- Nickname: Bantumilli - The Town Of Traffic
- Interactive map of Bantumilli
- Bantumilli Location in Andhra Pradesh, India
- Coordinates: 16°22′15″N 81°16′20″E﻿ / ﻿16.37089°N 81.27211°E
- Country: India
- State: Andhra Pradesh
- District: Krishna
- Mandal: Bantumilli
- Established: Ancient Indian times

Government
- • Type: Panchayat

Area
- • Total: 3.94 km^{2} (1.52 sq mi)
- Elevation: 0.5 m (1.6 ft)

Population (2011)
- • Total: 6,867
- • Density: 1,740/km^{2} (4,510/sq mi)

Languages
- • Official: Telugu
- Time zone: UTC+5:30 (IST)
- Postal code: 521324
- Vehicle registration: AP–39,40

= Bantumilli =

Bantumilli is a village in the Krishna district of the Indian state of Andhra Pradesh. It is the mandal headquarters of Bantumilli mandal of Machilipatnam revenue division. It is well connected by road. It is located at 28 km from Machilipatnam, 50 km from Bhimavaram, 34 km from Gudivada, and 55 km from Narasapuram.

== Transportation ==

=== Public Transportation ===
Bantumilli has an extensive bus network operated by APSRTC. Bantumilli also has a Bus stand with Major Bus Routes to Machilipatnam, Gudivada, Narasapuram, Palakollu, Vijayawada, Kakinada, Amalapuram, Visakhapatnam, Bhimavaram, Avanigadda, Nagayalanka and more bus services to local villages.

APSRTC Will Also Run Special Bus Services On This Route Like Every Saturday Special Bus Service To Vadapalli - Venkateswara Swamy Temple Etc.
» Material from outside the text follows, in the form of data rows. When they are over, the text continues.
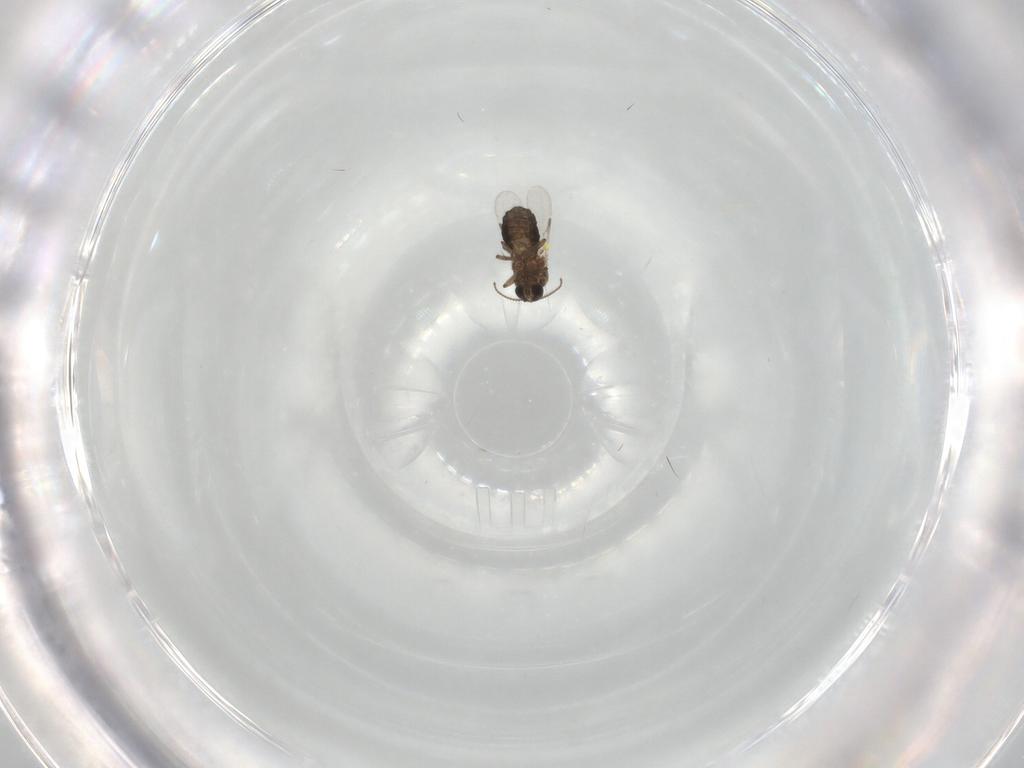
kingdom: Animalia
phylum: Arthropoda
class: Insecta
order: Diptera
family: Ceratopogonidae
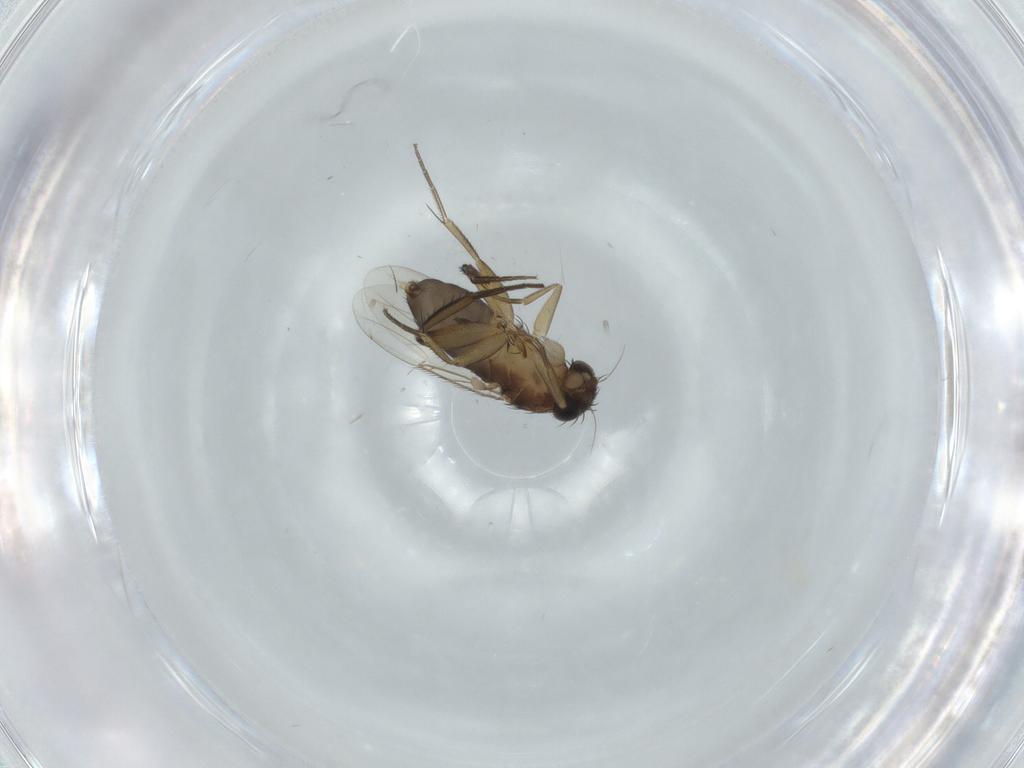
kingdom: Animalia
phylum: Arthropoda
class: Insecta
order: Diptera
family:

Private buses also run to Bangalore, Tirupati, Hyderabad, Visakhapatnam, and other Towns/Cities.

=== Roads and Highways ===
Bantumilli has NH-216 Highway connecting to Coastal Andhra Pradesh Towns and Cities, plus several state roads to some Towns/Villages.

Bantumilli Town Has Small Wide Roads In Inner Of The Town If You Go On Busy Hours You Will Stuck In Traffic If It Will Clear Easyily But Sometimes It Will Take Upto 15+Minutes

== Demographics ==

As of 2011 census, the village had a population of 6,867 with 1,922 households. The total population constitute 3,411 males and 3,456 females, a sex ratio of 1019 females per 1000 males. 673 children are in the age group of 0–6 years, of which 338 are boys and 335 are girls. The average literacy rate stands at 79.17% with 10,001 literates, significantly higher than the state average of 67.41%.